CDK1 lacks this plasticity; its rigid binding pocket forces the inhibitor into
a suboptimal pose. Second, CDK2 sustains dense, persistent hydrogen-bond
networks (3–5 bonds for Dinaciclib; 2–4 for AZD5438) that remain stable
throughout the trajectory. CDK1 networks are sparse and transient. Third,
ordered water molecules mediate stable, indirect hydrogen bonds in CDK2
complexes. Greater pocket flexibility in CDK1 displaces these bridging waters.
Fourth, CDK2 provides a tighter hydrophobic enclosure for all three inhibitors
(SASA ~0.2 nm² lower on average) [18] .
These four mechanisms operate
synergistically. The induced-fit rearrangement of CDK2's hinge region enables
the formation of a stable three-point hydrogen-bonding triad with Dinaciclib;
this triad stabilizes the ordered water network, and the overall pocket
reorganization creates a deeper hydrophobic cavity that buries the inhibitor
more completely. CDK1's rigidity prevents the first step in this cascade, and
all subsequent mechanisms fail as a result.
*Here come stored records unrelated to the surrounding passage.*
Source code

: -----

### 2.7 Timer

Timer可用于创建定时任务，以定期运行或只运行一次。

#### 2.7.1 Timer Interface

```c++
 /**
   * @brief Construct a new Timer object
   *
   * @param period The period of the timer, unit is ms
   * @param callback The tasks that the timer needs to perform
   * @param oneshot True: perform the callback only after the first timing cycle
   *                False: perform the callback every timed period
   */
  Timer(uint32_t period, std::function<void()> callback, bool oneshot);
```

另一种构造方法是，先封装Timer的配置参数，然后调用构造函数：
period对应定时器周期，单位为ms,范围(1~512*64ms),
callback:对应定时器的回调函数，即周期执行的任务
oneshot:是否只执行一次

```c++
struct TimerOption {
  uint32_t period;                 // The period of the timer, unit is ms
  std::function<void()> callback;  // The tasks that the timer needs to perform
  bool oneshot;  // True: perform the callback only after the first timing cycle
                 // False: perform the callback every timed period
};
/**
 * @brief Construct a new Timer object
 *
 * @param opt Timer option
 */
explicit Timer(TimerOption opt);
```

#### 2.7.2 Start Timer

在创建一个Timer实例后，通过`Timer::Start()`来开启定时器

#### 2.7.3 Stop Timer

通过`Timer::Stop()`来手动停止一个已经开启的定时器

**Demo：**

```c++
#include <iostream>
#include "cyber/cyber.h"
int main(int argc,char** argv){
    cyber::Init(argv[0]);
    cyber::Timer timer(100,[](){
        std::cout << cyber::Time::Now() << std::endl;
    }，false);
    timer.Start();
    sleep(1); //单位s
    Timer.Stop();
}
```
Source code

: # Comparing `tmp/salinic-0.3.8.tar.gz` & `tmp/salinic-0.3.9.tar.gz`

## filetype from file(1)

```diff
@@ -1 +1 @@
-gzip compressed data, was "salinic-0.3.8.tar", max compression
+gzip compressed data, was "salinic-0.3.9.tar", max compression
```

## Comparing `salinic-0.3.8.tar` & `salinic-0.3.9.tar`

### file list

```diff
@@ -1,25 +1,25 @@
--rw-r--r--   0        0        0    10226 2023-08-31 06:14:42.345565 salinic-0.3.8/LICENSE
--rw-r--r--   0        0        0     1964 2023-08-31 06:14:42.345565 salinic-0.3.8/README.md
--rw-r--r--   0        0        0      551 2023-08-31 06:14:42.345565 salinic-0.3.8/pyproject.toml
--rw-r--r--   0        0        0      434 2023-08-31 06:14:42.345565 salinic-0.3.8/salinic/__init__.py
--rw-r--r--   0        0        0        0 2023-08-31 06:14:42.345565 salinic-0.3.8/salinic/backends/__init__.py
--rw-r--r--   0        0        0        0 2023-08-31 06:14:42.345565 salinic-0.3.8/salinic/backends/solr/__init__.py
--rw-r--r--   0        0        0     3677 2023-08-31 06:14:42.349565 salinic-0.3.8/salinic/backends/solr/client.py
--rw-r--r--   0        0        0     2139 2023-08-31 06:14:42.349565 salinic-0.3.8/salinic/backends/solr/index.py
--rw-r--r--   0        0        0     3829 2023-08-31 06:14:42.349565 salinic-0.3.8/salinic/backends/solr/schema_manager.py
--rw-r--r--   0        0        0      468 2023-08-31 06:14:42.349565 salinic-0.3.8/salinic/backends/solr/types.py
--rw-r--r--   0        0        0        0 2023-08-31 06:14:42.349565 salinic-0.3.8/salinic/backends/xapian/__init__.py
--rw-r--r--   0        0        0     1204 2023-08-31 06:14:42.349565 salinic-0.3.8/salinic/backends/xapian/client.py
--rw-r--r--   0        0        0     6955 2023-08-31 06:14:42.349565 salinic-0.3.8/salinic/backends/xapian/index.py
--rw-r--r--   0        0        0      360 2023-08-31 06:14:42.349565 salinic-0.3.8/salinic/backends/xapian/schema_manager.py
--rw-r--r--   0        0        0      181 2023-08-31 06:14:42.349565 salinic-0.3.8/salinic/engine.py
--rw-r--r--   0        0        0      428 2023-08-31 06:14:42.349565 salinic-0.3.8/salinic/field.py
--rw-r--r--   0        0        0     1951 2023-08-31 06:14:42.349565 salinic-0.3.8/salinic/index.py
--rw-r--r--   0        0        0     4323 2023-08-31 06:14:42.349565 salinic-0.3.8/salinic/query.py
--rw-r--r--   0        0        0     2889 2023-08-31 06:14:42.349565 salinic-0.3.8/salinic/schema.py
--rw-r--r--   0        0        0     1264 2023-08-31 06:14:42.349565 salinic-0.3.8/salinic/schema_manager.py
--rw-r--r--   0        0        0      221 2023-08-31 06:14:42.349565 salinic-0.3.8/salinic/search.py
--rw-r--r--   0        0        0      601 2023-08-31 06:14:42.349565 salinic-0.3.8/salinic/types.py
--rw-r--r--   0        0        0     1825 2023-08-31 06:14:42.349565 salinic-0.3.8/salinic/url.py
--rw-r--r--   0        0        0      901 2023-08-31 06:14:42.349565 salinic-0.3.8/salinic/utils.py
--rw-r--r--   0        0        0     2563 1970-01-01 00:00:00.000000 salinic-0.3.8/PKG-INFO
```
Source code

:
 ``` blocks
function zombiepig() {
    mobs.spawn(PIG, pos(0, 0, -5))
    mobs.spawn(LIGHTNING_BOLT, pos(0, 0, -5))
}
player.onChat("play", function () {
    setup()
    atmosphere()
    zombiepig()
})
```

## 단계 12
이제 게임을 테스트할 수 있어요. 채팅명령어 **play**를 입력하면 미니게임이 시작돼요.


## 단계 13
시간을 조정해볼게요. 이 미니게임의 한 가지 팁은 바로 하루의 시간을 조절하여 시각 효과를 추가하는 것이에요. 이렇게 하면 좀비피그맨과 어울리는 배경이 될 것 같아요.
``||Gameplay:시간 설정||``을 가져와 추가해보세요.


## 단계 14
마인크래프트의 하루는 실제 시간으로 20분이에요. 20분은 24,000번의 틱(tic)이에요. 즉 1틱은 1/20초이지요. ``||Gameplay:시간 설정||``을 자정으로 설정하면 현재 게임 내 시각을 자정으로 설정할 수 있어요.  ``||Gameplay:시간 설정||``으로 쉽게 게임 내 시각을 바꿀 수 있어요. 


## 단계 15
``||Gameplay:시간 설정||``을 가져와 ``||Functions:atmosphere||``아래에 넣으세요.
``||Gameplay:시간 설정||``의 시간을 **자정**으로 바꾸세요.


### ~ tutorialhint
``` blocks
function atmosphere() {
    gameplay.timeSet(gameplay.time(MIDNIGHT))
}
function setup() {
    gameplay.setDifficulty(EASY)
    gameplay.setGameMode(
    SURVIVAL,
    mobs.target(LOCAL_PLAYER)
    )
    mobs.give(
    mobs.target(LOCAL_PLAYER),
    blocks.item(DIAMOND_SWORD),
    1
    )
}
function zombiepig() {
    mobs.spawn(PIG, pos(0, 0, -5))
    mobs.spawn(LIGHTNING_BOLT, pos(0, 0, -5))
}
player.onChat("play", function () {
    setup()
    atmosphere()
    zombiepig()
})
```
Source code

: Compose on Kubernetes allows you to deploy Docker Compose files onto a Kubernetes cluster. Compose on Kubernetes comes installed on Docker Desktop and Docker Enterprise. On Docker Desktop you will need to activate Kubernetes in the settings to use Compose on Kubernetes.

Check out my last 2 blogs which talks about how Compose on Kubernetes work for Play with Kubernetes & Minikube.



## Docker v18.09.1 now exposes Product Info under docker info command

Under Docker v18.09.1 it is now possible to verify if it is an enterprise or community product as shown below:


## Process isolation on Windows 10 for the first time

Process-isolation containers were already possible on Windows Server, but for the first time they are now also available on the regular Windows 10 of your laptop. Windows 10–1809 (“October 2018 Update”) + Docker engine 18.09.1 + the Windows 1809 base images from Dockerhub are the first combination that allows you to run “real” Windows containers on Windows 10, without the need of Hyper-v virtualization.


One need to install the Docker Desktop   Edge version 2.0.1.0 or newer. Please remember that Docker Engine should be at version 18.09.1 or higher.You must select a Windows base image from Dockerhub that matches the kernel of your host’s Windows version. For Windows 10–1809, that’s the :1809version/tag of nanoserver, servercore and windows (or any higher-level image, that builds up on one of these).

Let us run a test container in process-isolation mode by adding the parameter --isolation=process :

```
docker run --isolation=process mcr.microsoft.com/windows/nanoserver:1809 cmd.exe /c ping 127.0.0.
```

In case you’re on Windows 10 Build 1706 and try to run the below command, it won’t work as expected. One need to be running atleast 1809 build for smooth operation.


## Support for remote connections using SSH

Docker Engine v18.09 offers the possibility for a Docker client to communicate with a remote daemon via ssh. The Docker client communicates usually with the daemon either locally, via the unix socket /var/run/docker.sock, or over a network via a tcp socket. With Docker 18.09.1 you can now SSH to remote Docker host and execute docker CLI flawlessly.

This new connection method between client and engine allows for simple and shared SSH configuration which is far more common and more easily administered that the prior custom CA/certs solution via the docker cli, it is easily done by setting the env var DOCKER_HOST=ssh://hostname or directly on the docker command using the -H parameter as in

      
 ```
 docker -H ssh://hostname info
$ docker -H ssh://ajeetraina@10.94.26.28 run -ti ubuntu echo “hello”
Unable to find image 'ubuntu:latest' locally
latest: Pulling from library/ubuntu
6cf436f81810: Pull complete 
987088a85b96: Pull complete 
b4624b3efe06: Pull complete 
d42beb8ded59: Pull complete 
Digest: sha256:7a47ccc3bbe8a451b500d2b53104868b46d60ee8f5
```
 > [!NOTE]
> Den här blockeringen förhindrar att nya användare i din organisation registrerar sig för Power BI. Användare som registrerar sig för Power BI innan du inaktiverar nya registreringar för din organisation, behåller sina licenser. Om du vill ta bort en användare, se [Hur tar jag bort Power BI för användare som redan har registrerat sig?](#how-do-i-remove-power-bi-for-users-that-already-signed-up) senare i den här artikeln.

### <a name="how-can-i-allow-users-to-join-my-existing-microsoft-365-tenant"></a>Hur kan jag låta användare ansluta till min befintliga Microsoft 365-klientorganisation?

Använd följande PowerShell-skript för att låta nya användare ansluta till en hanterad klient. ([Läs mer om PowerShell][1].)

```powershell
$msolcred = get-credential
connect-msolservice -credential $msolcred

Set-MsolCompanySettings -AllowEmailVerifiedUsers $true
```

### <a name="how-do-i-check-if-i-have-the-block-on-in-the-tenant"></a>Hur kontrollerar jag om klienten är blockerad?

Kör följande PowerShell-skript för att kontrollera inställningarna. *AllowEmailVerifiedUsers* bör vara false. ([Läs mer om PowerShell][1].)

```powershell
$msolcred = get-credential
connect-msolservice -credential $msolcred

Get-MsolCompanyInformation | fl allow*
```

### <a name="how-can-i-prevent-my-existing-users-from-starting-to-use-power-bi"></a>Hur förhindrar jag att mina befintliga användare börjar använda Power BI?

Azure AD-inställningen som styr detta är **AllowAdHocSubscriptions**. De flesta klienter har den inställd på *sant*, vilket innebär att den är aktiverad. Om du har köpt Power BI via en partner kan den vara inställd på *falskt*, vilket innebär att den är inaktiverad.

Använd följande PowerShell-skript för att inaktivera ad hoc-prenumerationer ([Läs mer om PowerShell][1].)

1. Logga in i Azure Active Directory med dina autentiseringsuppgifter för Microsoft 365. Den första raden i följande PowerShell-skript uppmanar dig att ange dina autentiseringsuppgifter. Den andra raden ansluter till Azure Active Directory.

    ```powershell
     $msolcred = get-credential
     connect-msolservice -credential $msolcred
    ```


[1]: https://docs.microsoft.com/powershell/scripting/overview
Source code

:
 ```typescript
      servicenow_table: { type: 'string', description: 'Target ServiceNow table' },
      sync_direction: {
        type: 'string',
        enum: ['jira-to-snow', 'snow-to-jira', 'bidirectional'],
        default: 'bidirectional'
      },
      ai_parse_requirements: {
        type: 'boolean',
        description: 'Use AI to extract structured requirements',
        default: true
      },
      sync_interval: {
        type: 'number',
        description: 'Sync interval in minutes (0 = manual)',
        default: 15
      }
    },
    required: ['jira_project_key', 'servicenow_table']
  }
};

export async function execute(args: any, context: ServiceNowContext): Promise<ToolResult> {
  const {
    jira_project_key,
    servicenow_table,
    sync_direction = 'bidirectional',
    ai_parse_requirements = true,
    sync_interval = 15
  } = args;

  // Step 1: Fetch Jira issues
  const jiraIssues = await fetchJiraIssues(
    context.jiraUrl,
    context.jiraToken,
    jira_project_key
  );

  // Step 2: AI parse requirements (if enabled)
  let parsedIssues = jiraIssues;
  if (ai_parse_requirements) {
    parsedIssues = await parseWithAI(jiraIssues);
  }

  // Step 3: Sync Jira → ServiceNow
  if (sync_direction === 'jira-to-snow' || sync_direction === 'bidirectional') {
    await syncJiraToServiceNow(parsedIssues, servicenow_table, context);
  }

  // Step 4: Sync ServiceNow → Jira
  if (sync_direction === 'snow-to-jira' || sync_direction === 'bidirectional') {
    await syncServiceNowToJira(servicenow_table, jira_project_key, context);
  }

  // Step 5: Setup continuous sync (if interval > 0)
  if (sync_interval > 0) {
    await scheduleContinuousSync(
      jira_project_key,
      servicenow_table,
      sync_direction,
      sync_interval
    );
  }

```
This cascade model explains why the
experimental Kd differences are so large despite the structural near-identity
of the two active sites.
The design implications are
specific. Inhibitors targeting cyclin-free CDK2 should be optimized to engage
the dynamic hinge-region rearrangement, favoring scaffolds that establish a
three-point polar interaction network. The residues identified as persistent
contact partners in CDK2 but not CDK1, particularly PSTAIRE helix and
hinge-region residues, represent priority pharmacophore anchors. Limitations
include the use of classical, non-polarisable force fields and 100 ns
trajectories, which may miss slower conformational transitions on
microsecond-to-millisecond timescales.
5. Conclusion
This study provides an
atomistic, multi-metric characterization of the conformational and energetic
basis of CDK1/CDK2 isoform selectivity. Through 100 ns all-atom MD simulations
of five CDK–inhibitor complexes, we demonstrate that selectivity is encoded in
local pocket dynamics rather than global structural differences. CDK2 achieves
superior inhibitor binding through a convergence of four mechanisms:
induced-fit accommodation, persistent hydrogen-bond networks stabilized by
ordered water molecules, and tighter hydrophobic burial. CDK1 is
conformationally rigid and fails on all four counts. Per-residue contact
analysis identifies hinge-region and PSTAIRE-helix residues as primary
determinants of selectivity. These findings provide a mechanistic blueprint for
the rational design of next-generation CDK2-selective inhibitors.